Just got this email from a friend who knows who I am here but apparently desires to remain anonymous so he can go on posting all kinds of weird shit.

[quote]Yeah, go for it. It’s one of the safest vaccines out there. Do the Twinrix, which will also protect against HepB – at least if it’s an option for him at his age.

What GSK did was to bioengineer yeast cells to have certain surface proteins that are the same as what the viruses exhibit. So, these are not weakened-virus or killed-virus vaccines, but rather just yeast with antigens. (I may have the terminology wrong, not a bio dude.)

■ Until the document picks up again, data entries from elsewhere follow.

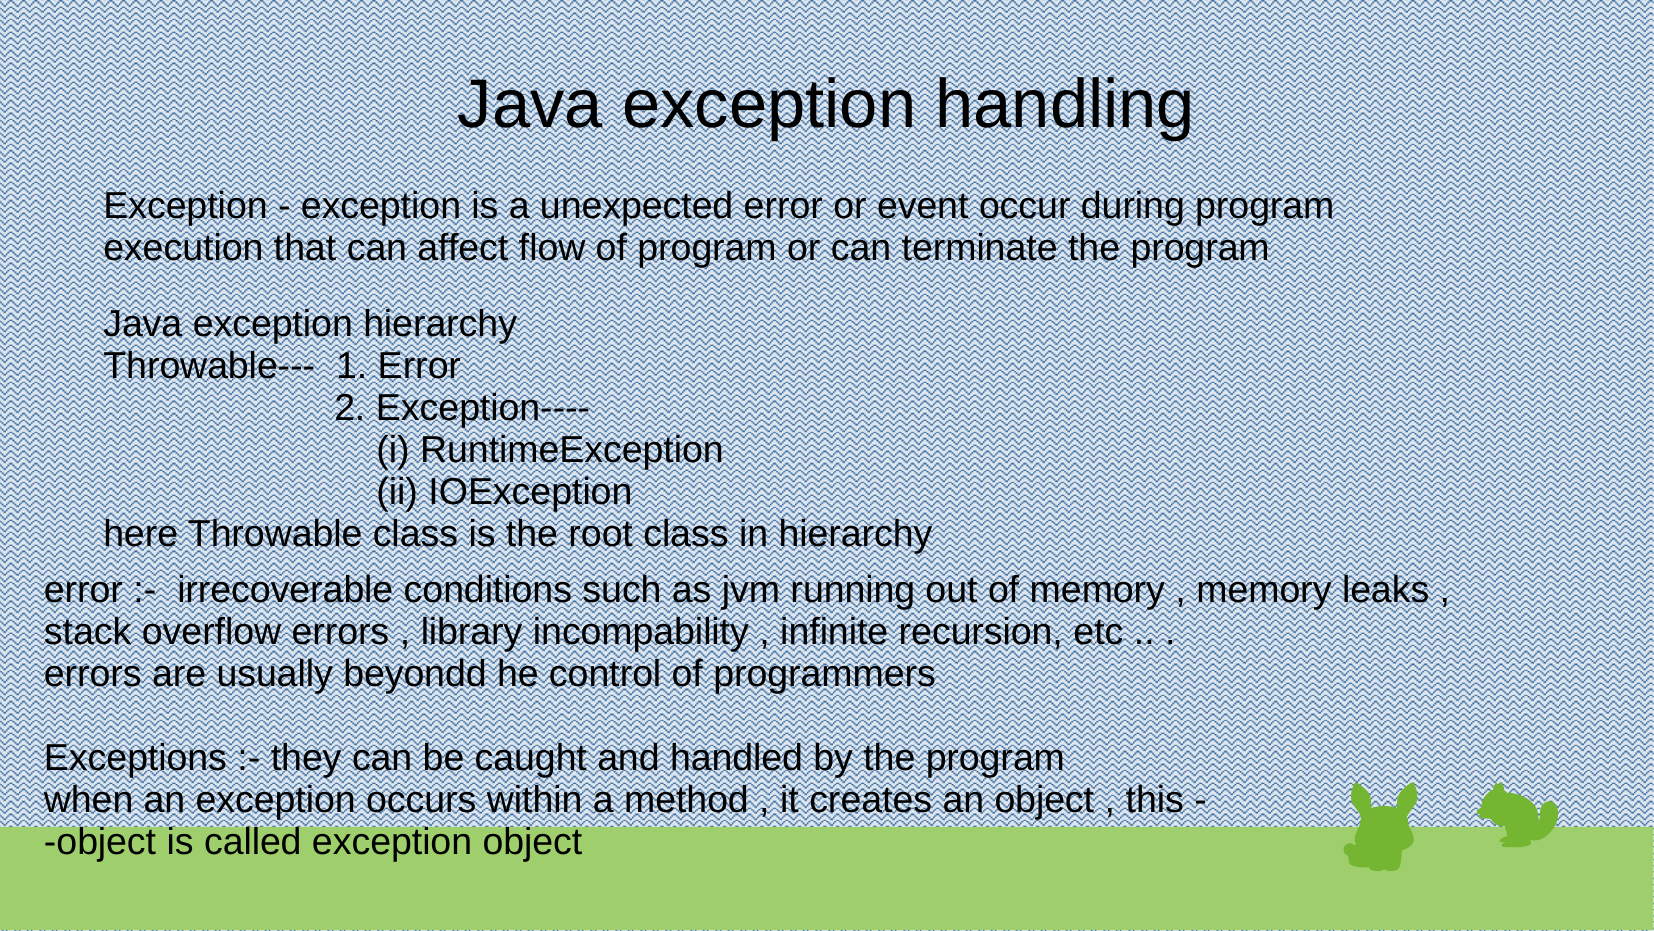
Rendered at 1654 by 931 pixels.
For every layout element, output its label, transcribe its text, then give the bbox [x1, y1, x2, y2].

title Java exception handling [88, 29, 1565, 178]
picture [1477, 814, 1497, 826]
text_box Exception - exception is a unexpected error or event occur during program execution that can affect flow of program or can terminate the program [88, 177, 1477, 318]
text_box error :- irrecoverable conditions such as jvm running out of memory , memory leaks , stack overflow errors , library incompability , infinite recursion, etc .. . errors are usually beyondd he control of programmers Exceptions :- they can be caught and handled by the program when an exception occurs within a method , it creates an object , this - -object is called exception object [29, 561, 1477, 916]
text_box Java exception hierarchy Throwable--- 1. Error 2. Exception---- (i) RuntimeException (ii) IOException here Throwable class is the root class in hierarchy [88, 295, 1445, 561]
picture [0, 0, 1654, 826]
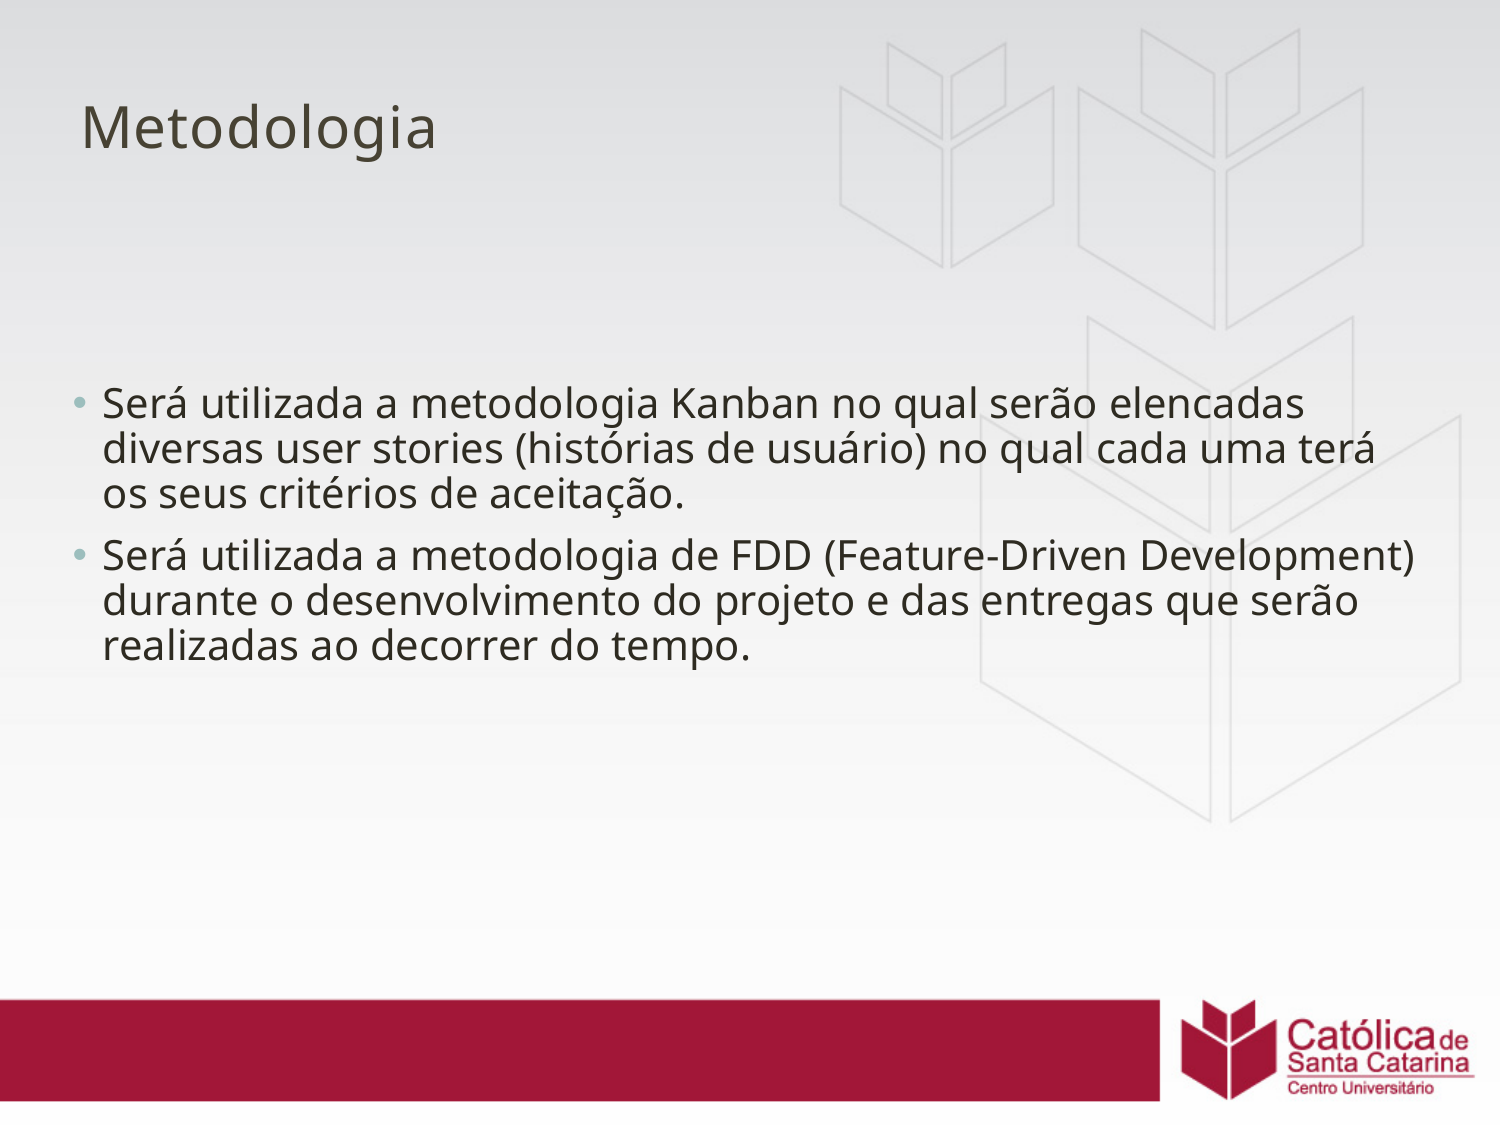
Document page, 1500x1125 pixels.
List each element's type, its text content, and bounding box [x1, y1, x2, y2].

list Será utilizada a metodologia Kanban no qual serão elencadas diversas user stories (histórias de usuário) no qual cada uma terá os seus critérios de aceitação. Será utilizada a metodologia de FDD (Feature-Driven Development) durante o desenvolvimento do projeto e das entregas que serão realizadas ao decorrer do tempo. [64, 375, 1436, 1035]
picture [0, 0, 1500, 1125]
title Metodologia [64, 96, 1436, 342]
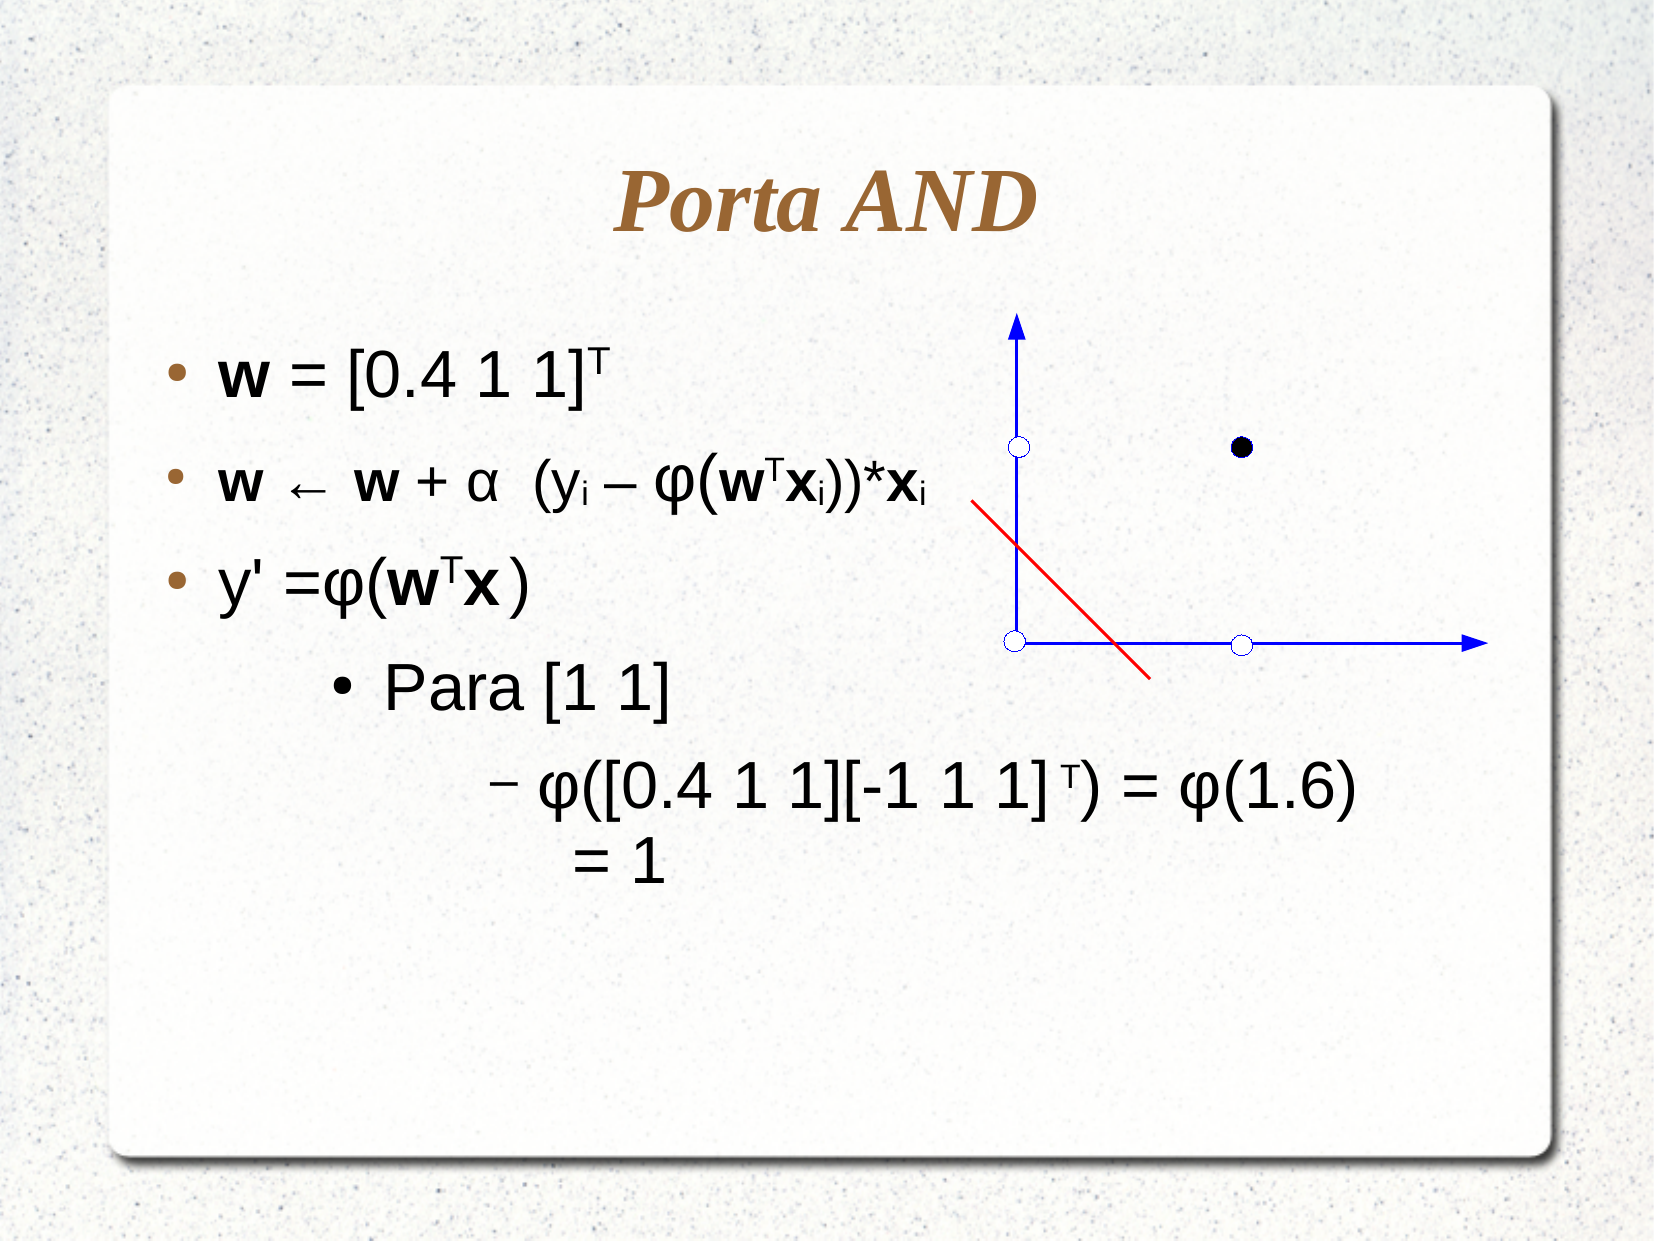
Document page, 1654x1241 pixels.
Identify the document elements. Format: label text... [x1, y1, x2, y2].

list w = [0.4 1 1]T w ← w + α (yi – φ(wTxi))*xi y' =φ(wTx ) Para [1 1] φ([0.4 1 1][-1 1 1] T) = φ(1.6) = 1 [147, 336, 1506, 1241]
picture [0, 0, 1654, 1241]
title Porta AND [118, 96, 1536, 304]
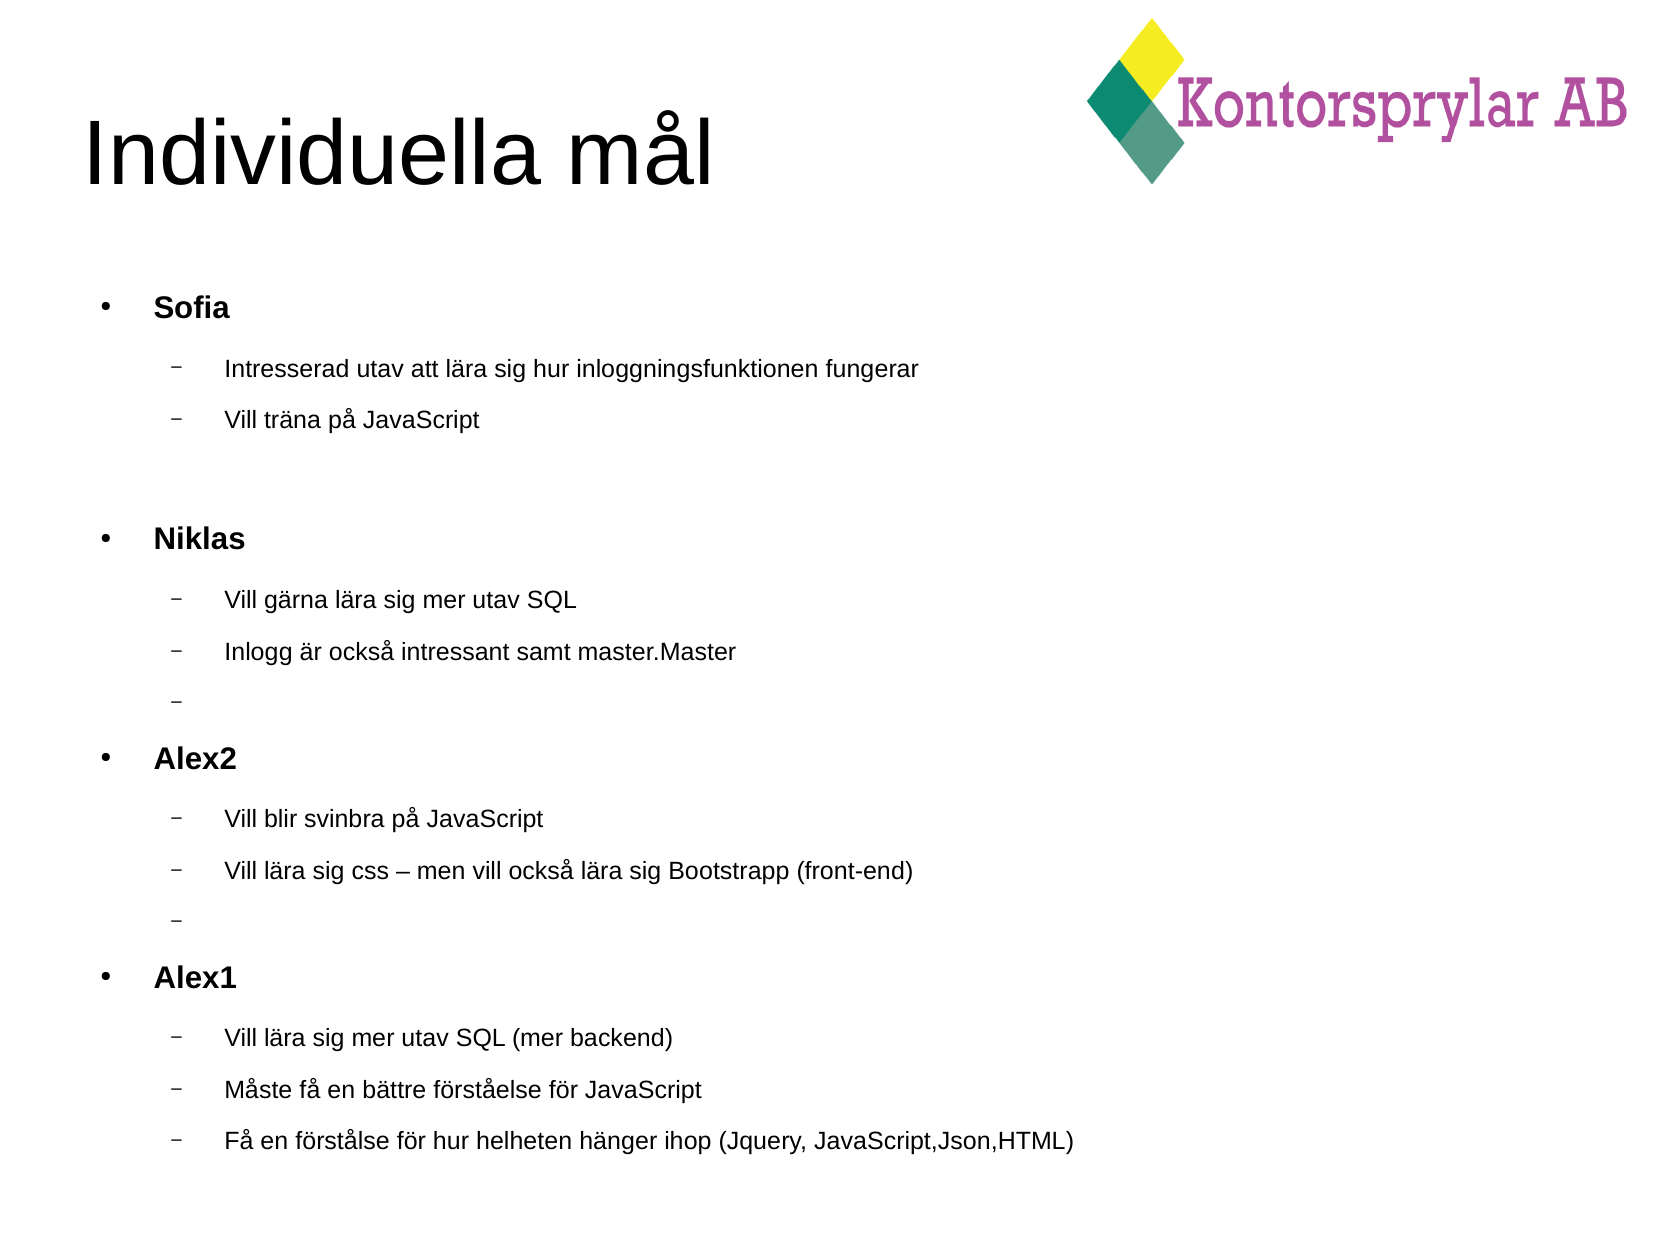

There are always risks, but frankly it’s nice not to have to worry about hepatitis A or B. You’re old enough to remember news reports about hepatitis outbreaks in the U.S. due to some kitchen worker having HepA and infecting dozens of people who ate at his restaurant some evening; when was the last time you saw one of those? It’s been at least 15-20 years since I remember one.

HepB is pretty endemic here, and is also good to avoid.[/quote]

A long time ago in Australia I and my family received a range of unusual and interesting vaccinations before going to live in Laos as volunteers. The vaccine doctor didn’t vaccinate my sons, aged 5 and 18 months at the time, against Hep A. He said that it’s only a serious disease in adults, and even then it isn’t on a par with Hep B or C, despite its similar name. He said when children contract Hep A they experience very mild or non-existent symptoms and derive better long term immunity from the disease than the vaccine. I want to be clear this is only what I was told two or three decades ago and is in no way medical advice.

I used to work at GSK in Taiwan in Marketing. I remember we would refer to Taiwan as “Liver Island” when we report upwards because hepatitis is endemic here (same in China and Korea). As marasan’s friend noted, Twinrix is a vaccine for Hep A and B (don’t think we had it in the market when I was there - or maybe it was newly launched at that time), but we did have Havrix, which was specifically for HepA

There is a free window for the hepatitis vaccine in NHI I believ.

I would definitely vaccinate, my kid visited TW at 15 months, and his doctor recommended it b/c he may get exposure from hep A from street food, kissing relatives who are infected/ not vaccinated, etc. He said that Hep A can have serious consequences.
That doc might be very cautious though, because he also recommended it for anyone living in Canada, and in Canada hep A vaccine is not routine.